Tutti conosciamo la fiaba di Cenerentola, quella del Gatto con gli stivali, la Bella Addormentata e molte altre, ma pochi sanno che all’origine di questi racconti c’è un’opera seicentesca, scritta in dialetto napoletano, che costituì la traccia seguita dai Grimm, da Perrault e Andersen. Si tratta de “Lo cunto de’ li cunti” di Giovan Battista Basile, 50 novelle popolari strutturate sullo stile del Decamerone, in 5 giornate, durante le quali diversi personaggi si intrattengono con narrazioni piene di draghi e castelli, streghe, orchi, principesse e magia. Questa è l’opera che ha ispirato il magnifico film di Garrone appena presentato al Festival di Cannes: “Il Racconto dei Racconti”, dove 3 delle 50 novelle (“La regina“, “La pulce“, “Le due vecchie“) ci trasportano in un mondo onirico, magico e spaventoso in cui egoismo, possessività, menzogna, trovano il loro inesorabile contrappasso. Già nel 1967 un altro celebre regista si era cimentato nella trasposizione cinematografica del “Cunto de’ li cunti”: Francesco Rosi che con il suo “C’era una volta” prese la fiera popolana Sofia Loren e la fece sposare all’orgoglioso principe Omar Sharif, dopo mille vicissitudini e inganni, sullo sfondo di una Napoli governata dagli spagnoli, devota a santi “volanti” e vecchie streghe dispettose. Pochi anni più tardi fu invece la volta di Roberto De Simone che nel 1976 mise in scena, con la Nuova Compagnia di Canto popolare, una coltissima e divertente “Gatta Cenerentola”, opera musicale in dialetto napoletano, anch’essa tratta dal “Cunto de’ li cunti” in cui Zezolla (poi soprannominata Cenerentola) niente affatto mite, istigata dalla maestra di ricamo, uccide la matrigna chiudendo violentemente il coperchio di una grossa cassapanca sulla sua testa e spezzandole il collo. Poi la maestra di ricamo, sposerà il padre della ragazza, portandosi appresso sei figlie e relegandola al ruolo di serva, infine Cenerentola sposerà il principe grazie alle fate.

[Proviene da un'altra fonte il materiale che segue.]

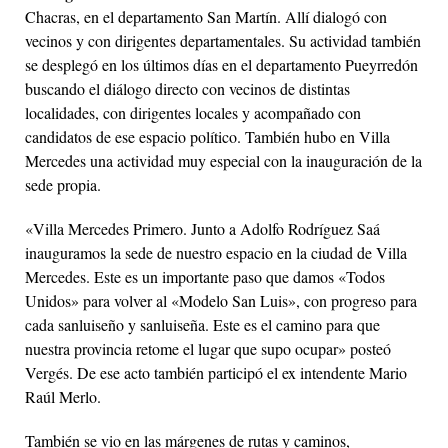
Chacras, en el departamento San Martín. Allí dialogó con
vecinos y con dirigentes departamentales. Su actividad también
se desplegó en los últimos días en el departamento Pueyrredón
buscando el diálogo directo con vecinos de distintas
localidades, con dirigentes locales y acompañado con
candidatos de ese espacio político. También hubo en Villa
Mercedes una actividad muy especial con la inauguración de la
sede propia.
«Villa Mercedes Primero.
Junto a Adolfo Rodríguez Saá
inauguramos la sede de nuestro espacio en la ciudad de Villa
Mercedes.
Este es un importante paso que damos «Todos
Unidos» para volver al «Modelo San Luis», con progreso para
cada sanluiseño y sanluiseña. Este es el camino para que
nuestra provincia retome el lugar que supo ocupar» posteó
Vergés. De ese acto también participó el ex intendente Mario
Raúl Merlo.
También se vio en las márgenes de rutas y caminos,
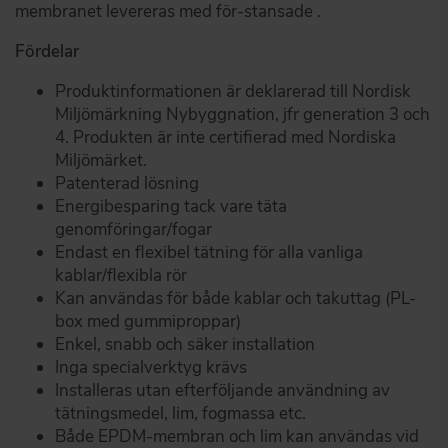
membranet levereras med för-stansade .
Fördelar
Produktinformationen är deklarerad till Nordisk
Miljömärkning Nybyggnation, jfr generation 3 och
4. Produkten är inte certifierad med Nordiska
Miljömärket.
Patenterad lösning
Energibesparing tack vare täta
genomföringar/fogar
Endast en flexibel tätning för alla vanliga
kablar/flexibla rör
Kan användas för både kablar och takuttag (PL-
box med gummiproppar)
Enkel, snabb och säker installation
Inga specialverktyg krävs
Installeras utan efterföljande användning av
tätningsmedel, lim, fogmassa etc.
Både EPDM-membran och lim kan användas vid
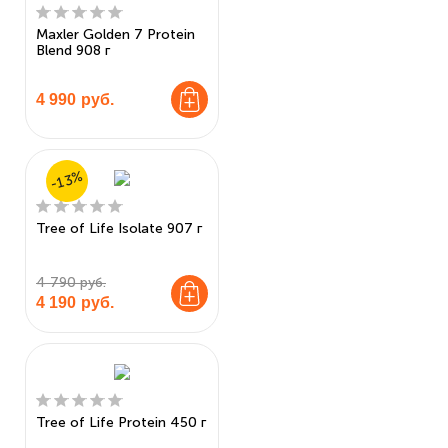
Maxler Golden 7 Protein
Blend 908 г
4 990
руб.
-13%
Tree of Life Isolate 907 г
4 790 руб.
4 190
руб.
Tree of Life Protein 450 г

Nell’opera di Basile, è la terribile malinconia della principessa Zoza a dare origine al racconto delle cinque giornate.  Zoza non ride mai, ma un giorno l’atto stizzoso e volgare di una vecchia la fa scoppiare in una grande risata. Infuriata la vecchia le scaglia una maledizione: non avrà più pace fino a quando non avrà sposato il principe di Caporotondo, che giace in catalessi. Solo la donna che in tre giorni riempirà di lacrime l’anfora posta sulla tomba del principe, lo farà risuscitare e potrà sposarlo. Per sette anni la principessa viaggia senza sosta fino a quando trova la tomba: in meno di due giorni riversa litri di lacrime nell’anfora, ma prima di riempirla, vinta dalla stanchezza si addormenta. Una schiava sottrae a Zoza l’anfora, e in un attimo finisce di colmarla. Il principe risuscitato la conduce a palazzo e la sposa. La principessa Zoza, protetta dalle fate che le hanno donato una noce, una castagna ed una nocciola fatata, va in cerca del suo principe, ingannato dalla schiava: una volta aperte, dalla noce esce un nanetto che canta meravigliosamente, dalla castagna una chioccia con dodici pulcini d’oro, dalla nocciola una bambola che fila oro.
Zoza regala ogni cosa alla schiava divenuta regina, ma la bambola infonde in lei un tale desiderio di sentire raccontare fiabe che il re, per accontentarla, chiama dieci vecchie, le quali narrano ciascuna una favola al giorno. All’ultimo giorno Zoza si sostituisce ad una di esse, narra la propria storia, smaschera la schiava e sposa il principe.